Edward Shibira Lusialula v Republic [2021] KEHC 7077 (KLR)

Full Case Text

REPUBLIC OF KENYA

IN THE HIGH COURT OF KENYA AT KITALE

MISC. CRIMINAL APPLICATION NO. 188 OF 2018

(Original Conviction and Sentence of the Kitale

Chief Magistrate’s Court Criminal case No. 4417 of 2017 )

EDWARD SHIBIRA LUSIALULA.........................APPLICANT

VESUS

REPUBLIC...........................................................RESPONDENT

RULING

The Applicant, Edward Shibira Lusialula was convicted of the charge of causing grievous harm contrary to Section 234 of the Penal code. The trial court held that the Prosecution had established to the required standard of Proof that the Applicant unlawfully caused grievous harm to Samuel Wanjala (Complainant) by biting and amputating the Complainant’s index finger. He was sentenced to serve five (5) years imprisonment. The sentence was meted out on 2nd October 2018.

Although the Applicant made an application to this court for extension of time to appeal out of time, this court in exercise of Jurisdiction Under Article 165 of the Constitution and Section 362 of Criminal Procedure Code, and in the interest of justice, allow the Applicant to mitigate his sentence. The Applicant told the court that he had been sufficiently punished taking into consideration the offence that he had committed. He was married with three children. He pleaded with the court to favourably consider his application for review of sentence so that he can be released to take care of his family.

This court has carefully considered the Applicant’s plea for reduction of custodial sentence. This court will not interfere with the sentencing discretion of the trial unless certain factors come to the fore. In Shadrack kipkoech Kogo –Vs- R Eldoret Criminal Appeal No. 253 of 2003, the Court of Appeal held thus:

“Sentence is essentially an exercise of discretion by the trial court and for this  court to interfere it must be shown that in passing the sentence, the sentencing court take into account an irrelevant factor that the wrong principle was applied or that short of these, the sentence itself is so excessive and therefore an error of principle and must be interfered with (See also Sayaka –Vs- R [1989] KLR 306).”

In the present application, it was clear to the court that the custodial sentence meted on the Applicant was not proportional to the crime committed. As observed by the court in the Australian case of R –Vs- Scott ( 2005) NSWCCA 152 ( Howe,Grove and Barr JJ:

“There is a fundamental and immutable principle of sentencing that this sentence imposed must ultimately reflect the objective seriousness of the offence committed and there must be a reasonable proportionality between the sentence passed in the circumstances of the crime committed ….”

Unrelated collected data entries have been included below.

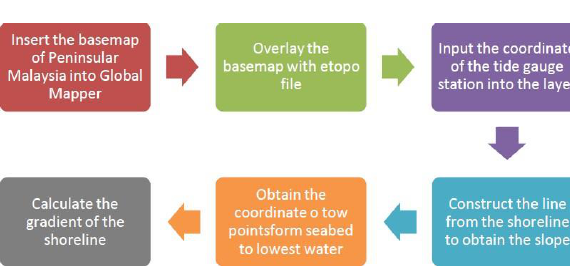
Figure 6. Data Processing for Global Mapper.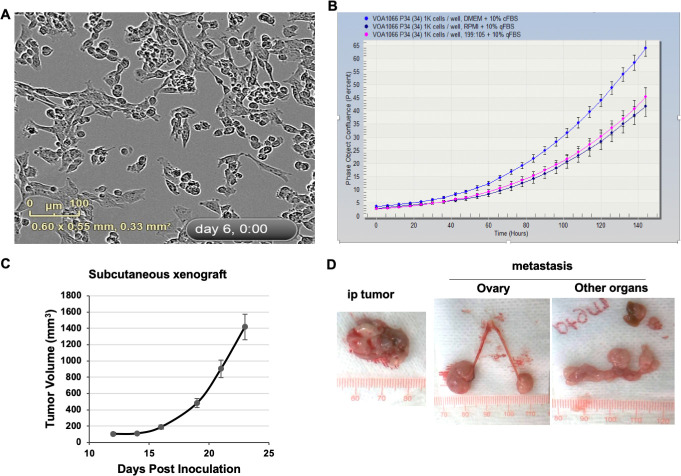
The proliferation and morphology of VOA1066 cells in vitro and in vivo.(A) A representative image of VOA1066 cells on petri dish. (B) Growth curves of VOA1066 in different culture media. (C) Subcutaneous tumor growth curve of VOA1066 cells. (D) Representative images of intraperitoneal xenografted tumors and their metastasis of VOA1066 cells.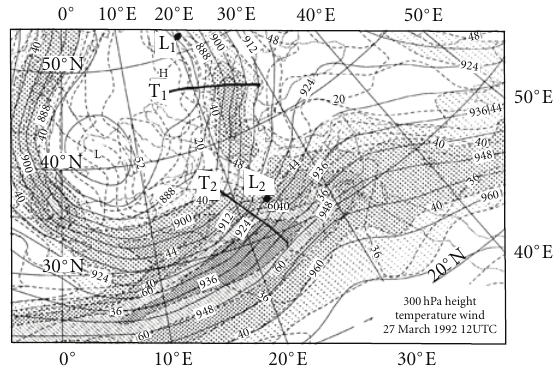
Figure 6: Objective analysis of geopotential height, temperature, and jet stream axes for 300 hpa on 27 March 1992/12:00 UTC. Geopotential contours: every 60 gpm, isotherms: every 2 ◦ C, and jet stream axes denote wind speed more or equal to 30ms − 1 ; T 1 and T 2 are trough lines and L 1 and L 2 the surface depression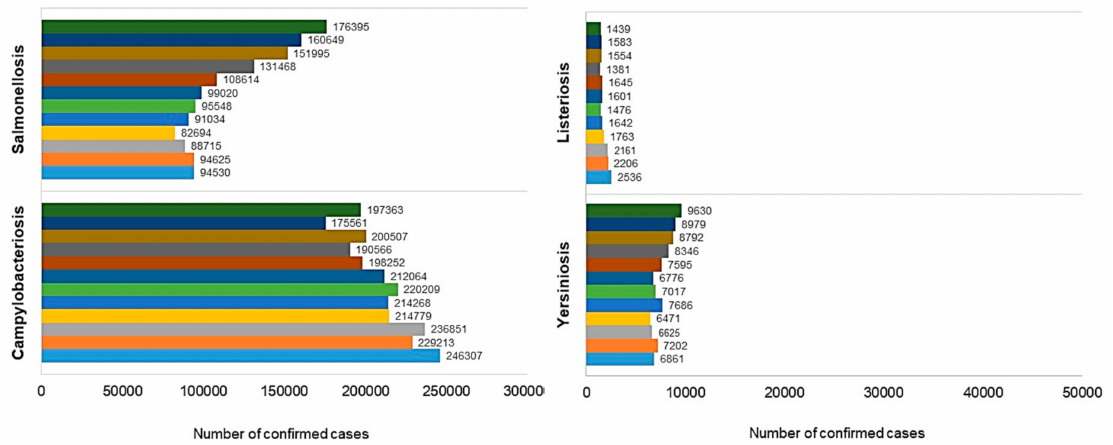
Figure 2. Number of confirmed cases of selected bacterial zoonoses in the European Union between 2005–2016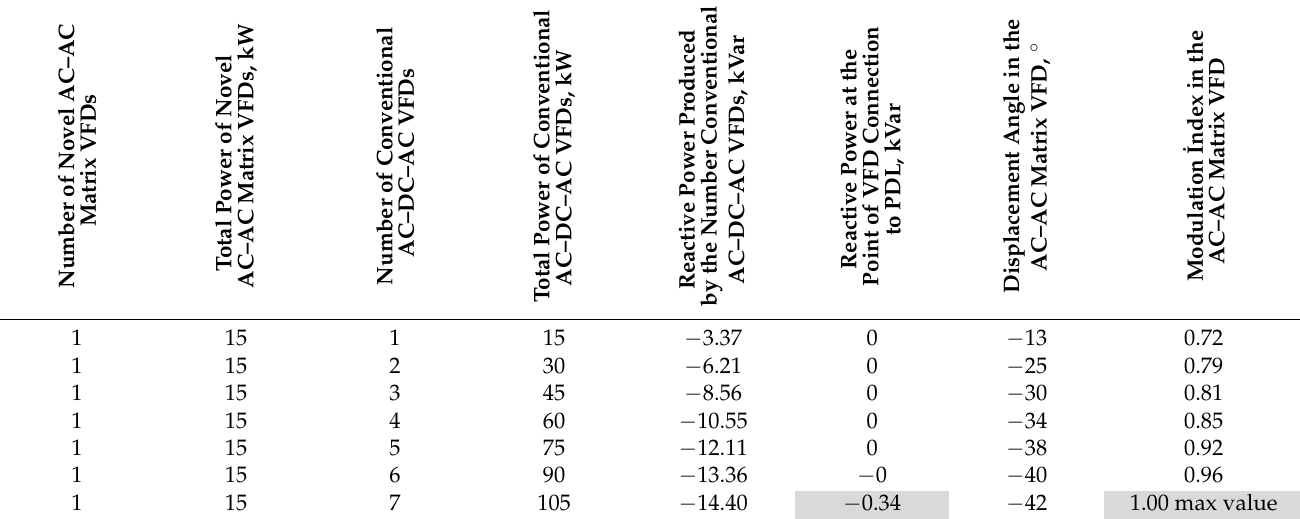
Table 5. Reactive power at the point of the VFD connection to the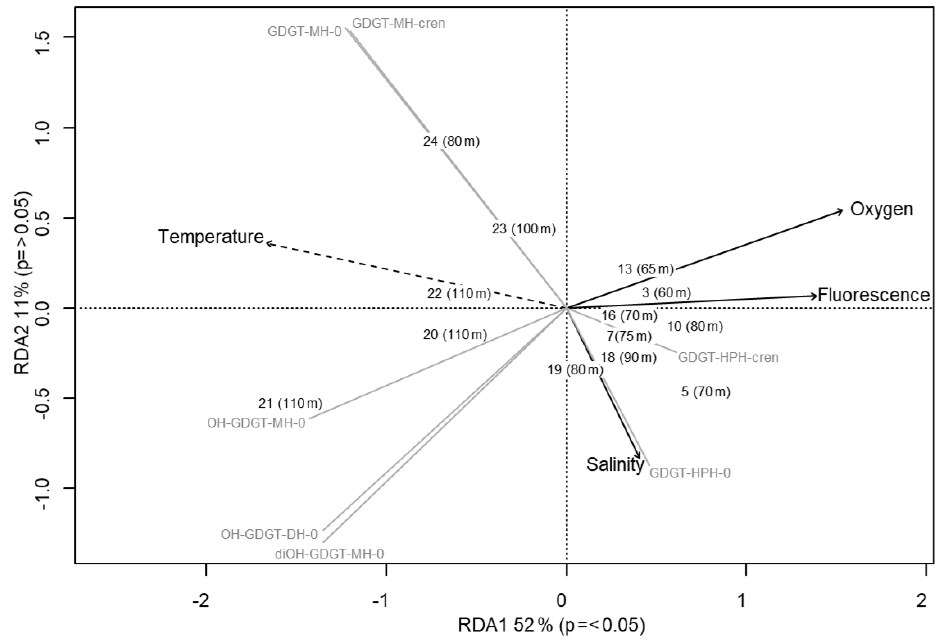
Figure 5. Redundancy analysis triplot for Scotia Sea sample set showing samples with depths, biomarker response variables (grey lines), and explanatory variables (black with dashed lines indicating statistical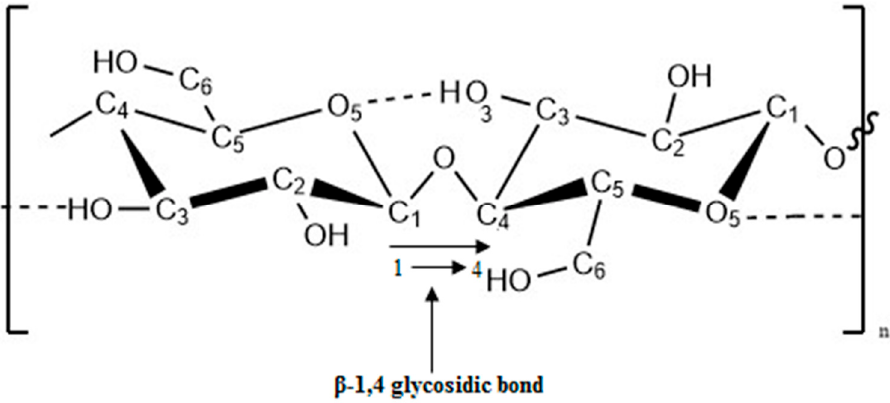
Figure 3. β -1,4 glycosidic bond of a cellulose unit.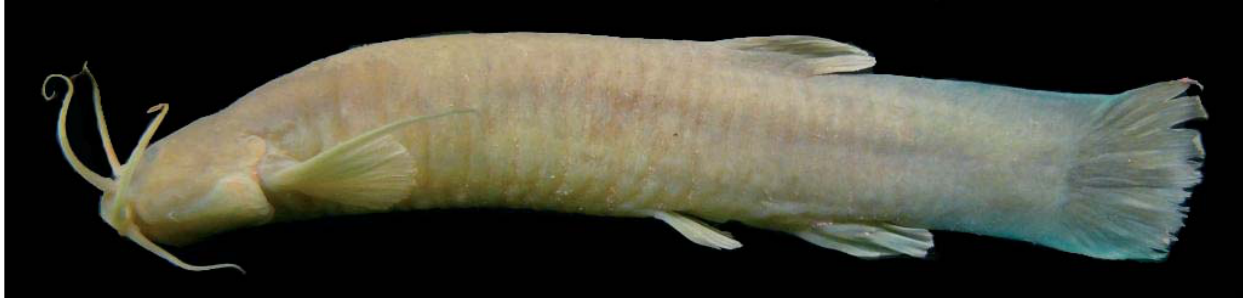
Fig. 2. Trichomycterus uisae , holotype, CAC-CDMB 72.5 mm SL. Cueva El Misterio, upper Sogamoso River basin, Santander, Colombia. Lateral view of the left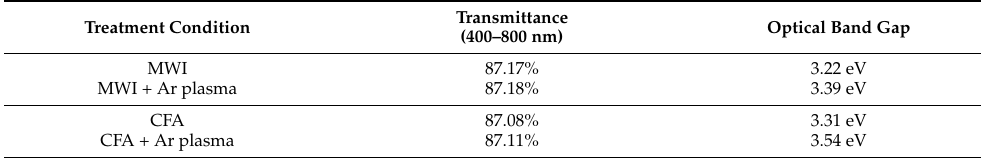
Figure 7. ( a ) Optical transmittance spectra of MWI ITO films; ( b ) optical band gap calculated using optical absorption coefficient. Table 1. Optical properties of sol–gel ITO thin films according to treatment condition.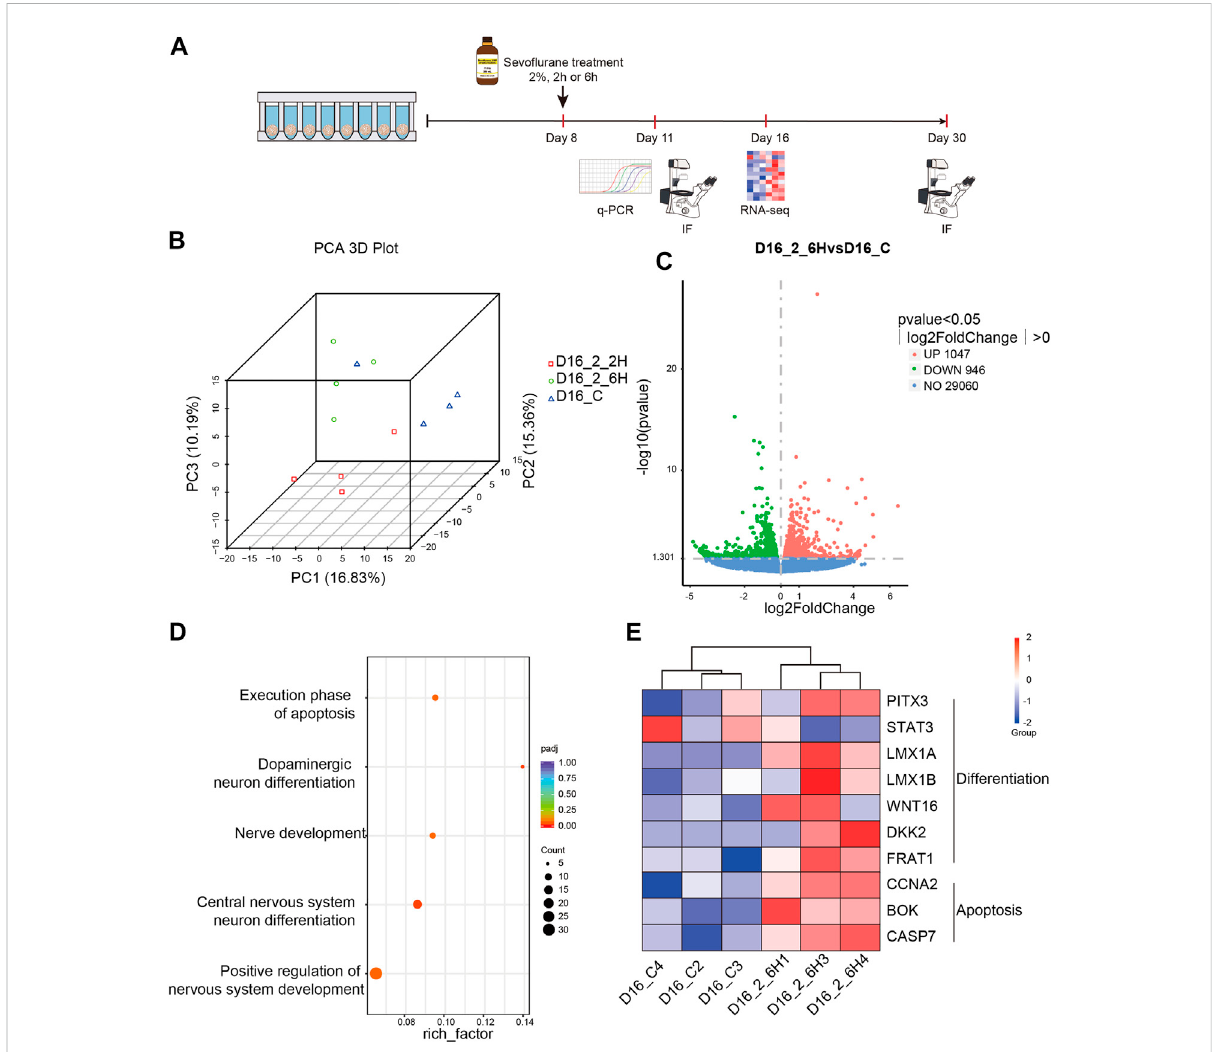
FIGURE 5 Sevo fl urane exposure alters the transcription in hMBOs. (A) Principal Component Analysis (PCA) showed little difference within the group. (B) Volcanic map showed the differential gene expression between the MBO-SF-2%6H and control groups. (C) Gene Ontology (GO) of enriched genes in the MBO-SF-2%6H group compared with the control group. (D) Differential gene expression analysis showed the differential gene expression in neural differentiation and apoptosis between the MBO-SF-2%6H group and the control group. (E) Violin Plot showed the up-regulation of important transcription factors in the midbrain development of the MBO-SF-2%6H group compared with the control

Upon reviewing the evidence that was adduced before the trial court, including the medical report that was adduced into evidence to support the charge, this court formed the view that the custodial sentence of five (5) years that was imposed on the Applicant was harsh and excess in the circumstances. Yes, the crime committed by the Applicant deserves a custodial sentence. However, the custodial sentence imposed was not proportional to the crime committed. This court noted that the Applicant is remorseful for the offence that he committed. He has learned his lesson during the period of his incarceration. He is ready to return back to the society.

The Applicant has already served a period of two and a half years of the term of imprisonment that was imposed by the trial court. This court forms the view that the Applicant has been sufficiently punished. The Applicant’s sentence is commuted to the period served. He is ordered released from Prison and set at liberty forthwith unless otherwise lawfully held. It is so ordered.

DATED AT KITALE THIS 10TH DAY OF MAY, 2021.